**Task instructions:** Copy the following lines character for character, omitting every picture.

Given entries Start Marker

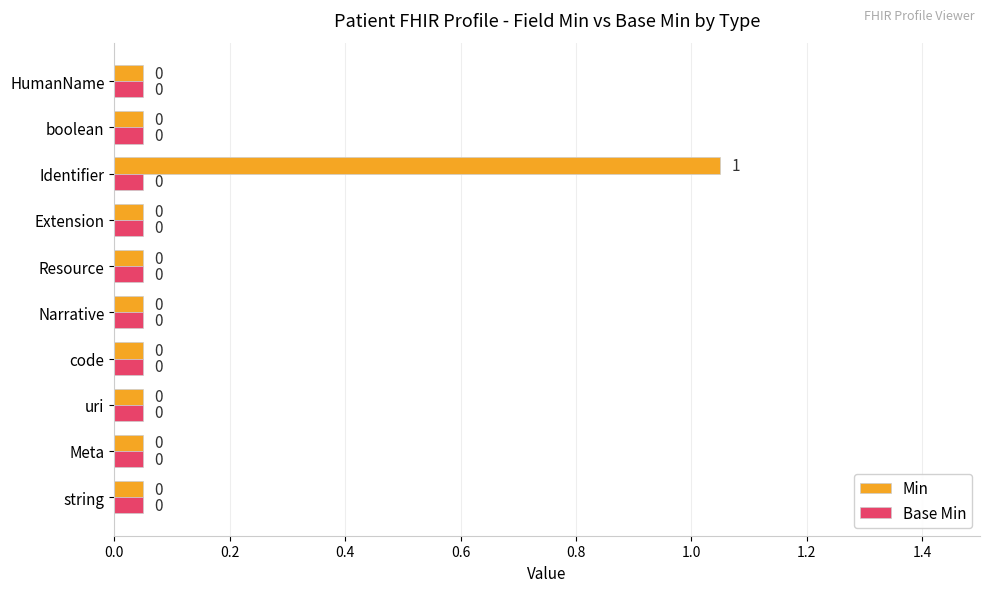

Which series has the largest range (max minus min)?

Min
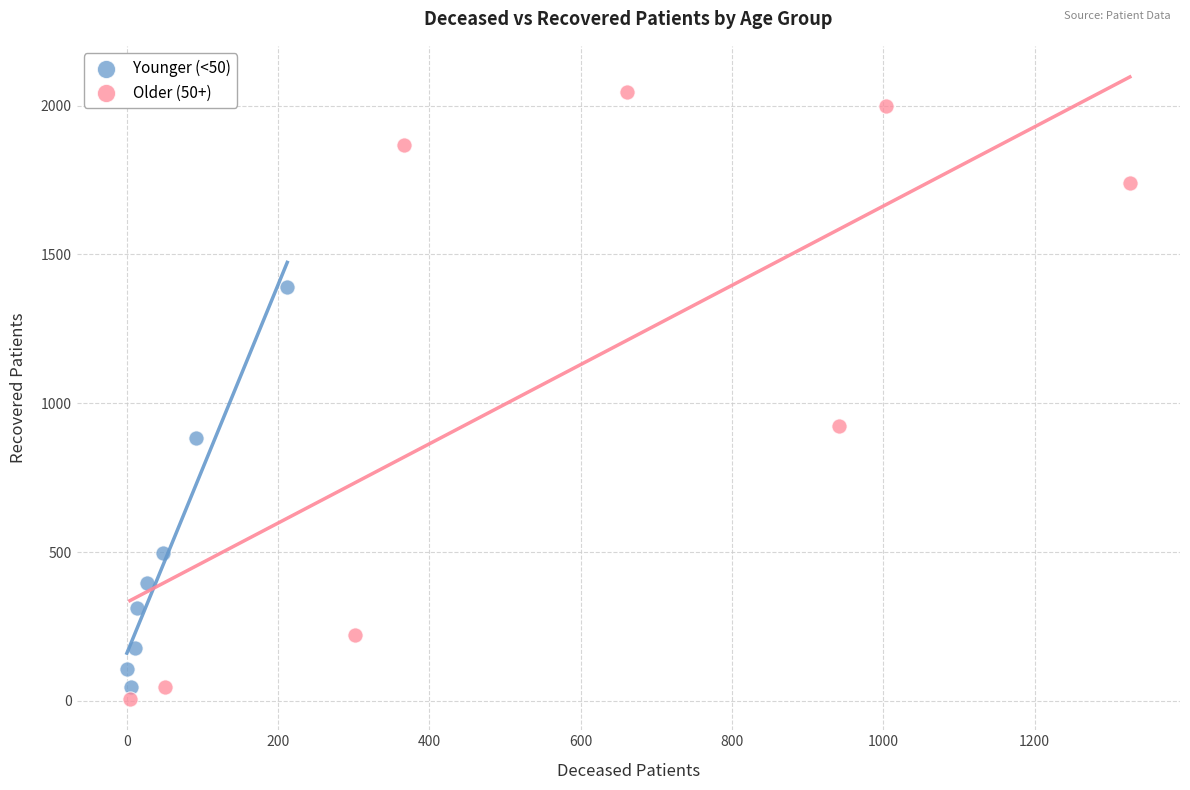

What are all the series names shown in the legend?

Younger (<50), Older (50+)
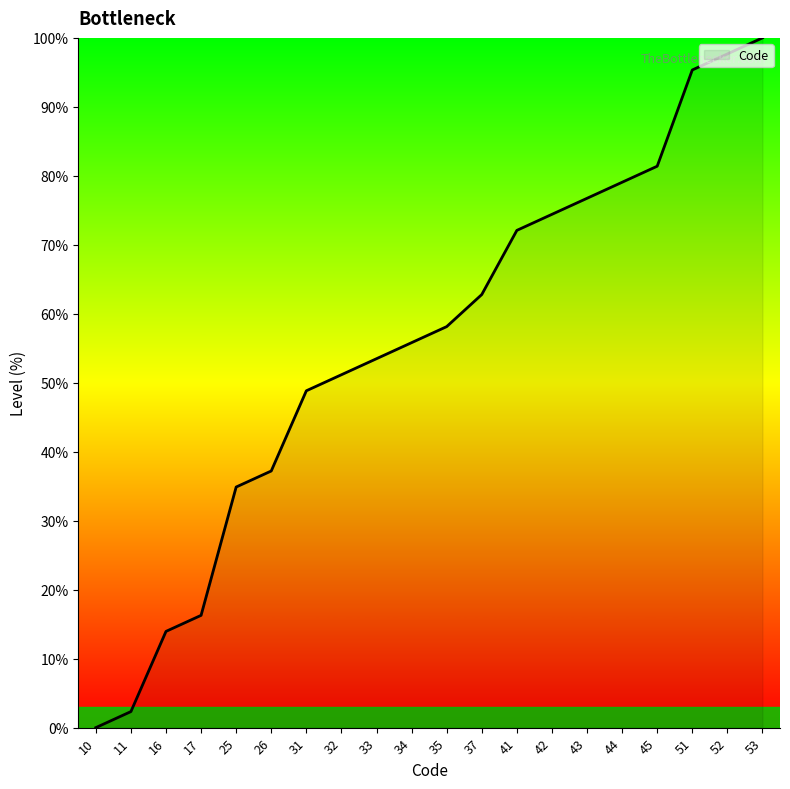

Does the chart display data point markers on the line(s)?

No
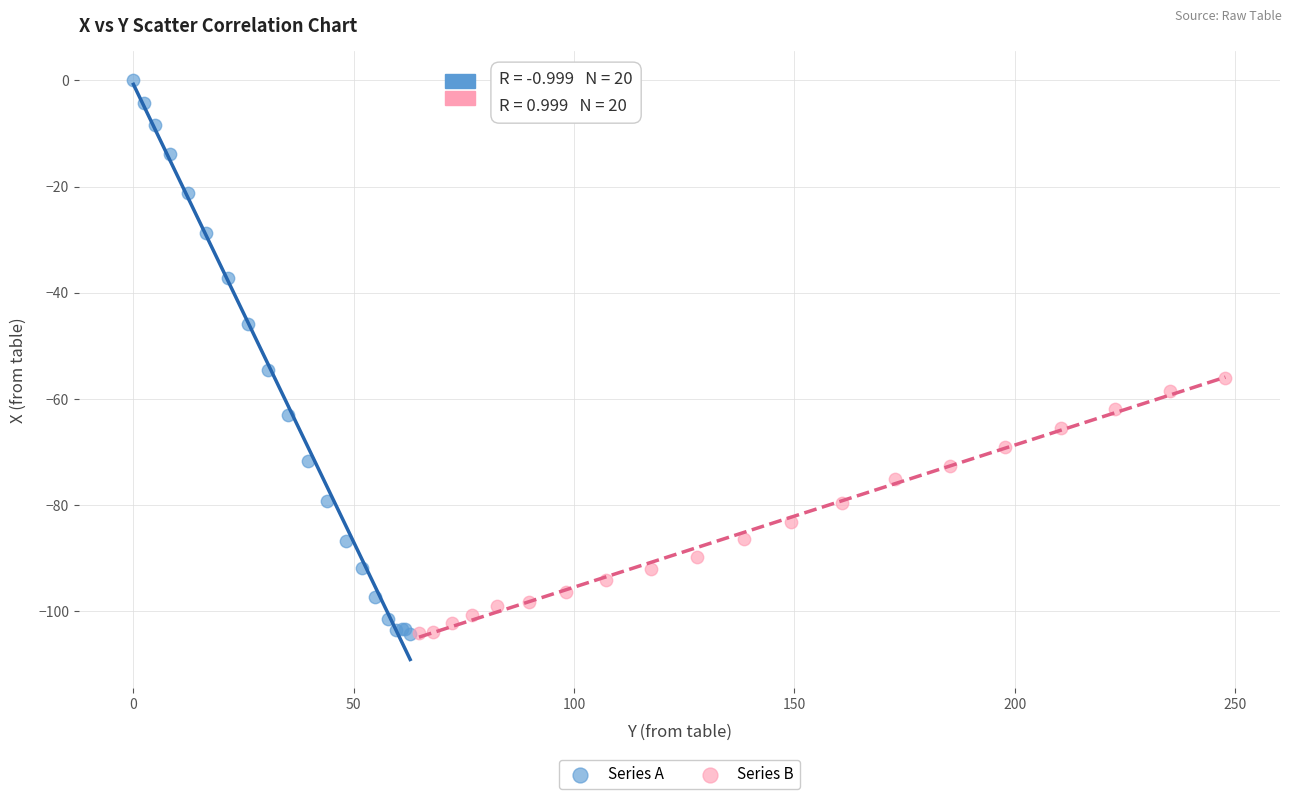

Which series has the largest Y range (max minus min)?

Series A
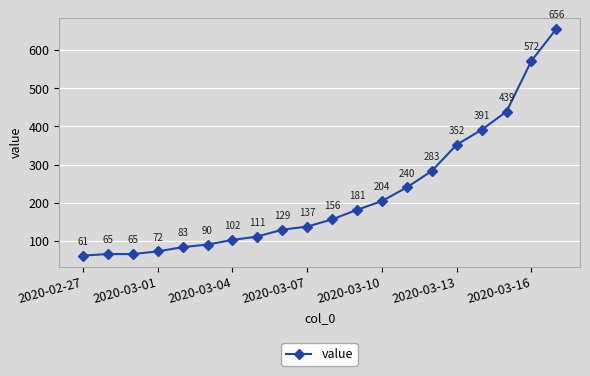

What is the difference between the maximum and minimum values?

595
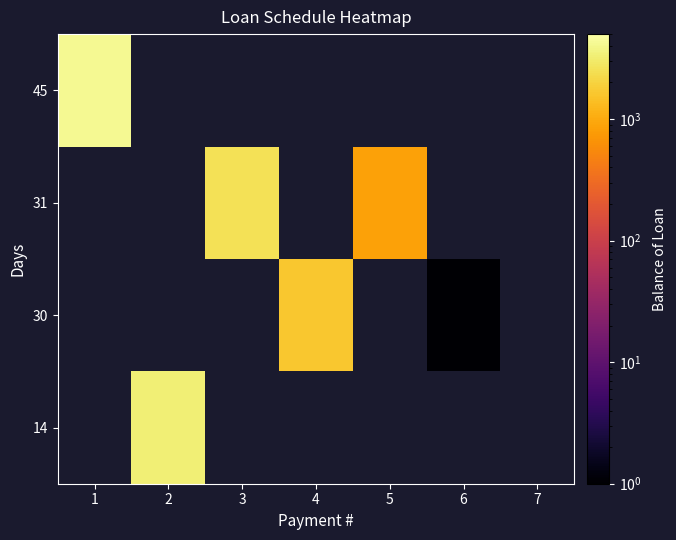

The 31 series shows 414.1 at 5. True or false?

False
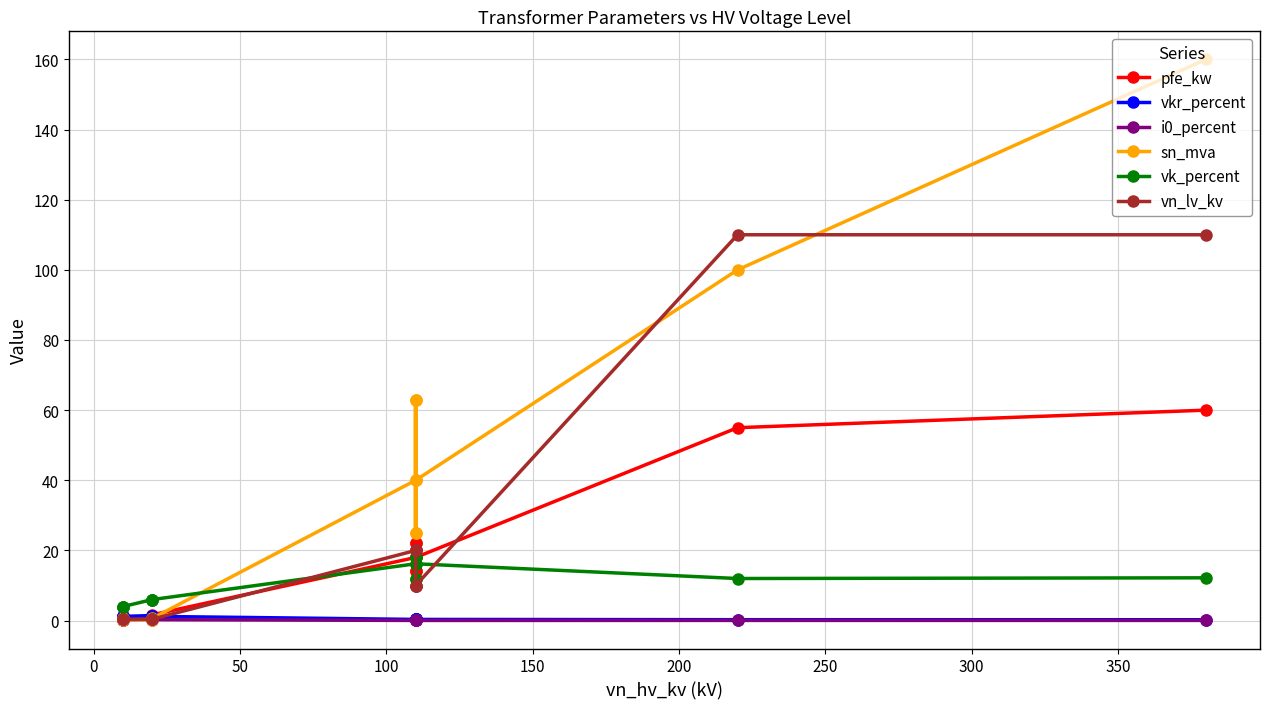

What is the highest value of the vkr_percent series?

1.4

Given entries End Marker

**Expected answer:**
Which series has the largest range (max minus min)?

Min

What are all the series names shown in the legend?

Younger (<50), Older (50+)

Does the chart display data point markers on the line(s)?

No

Which series has the largest Y range (max minus min)?

Series A

What is the difference between the maximum and minimum values?

595

The 31 series shows 414.1 at 5. True or false?

False

What is the highest value of the vkr_percent series?

1.4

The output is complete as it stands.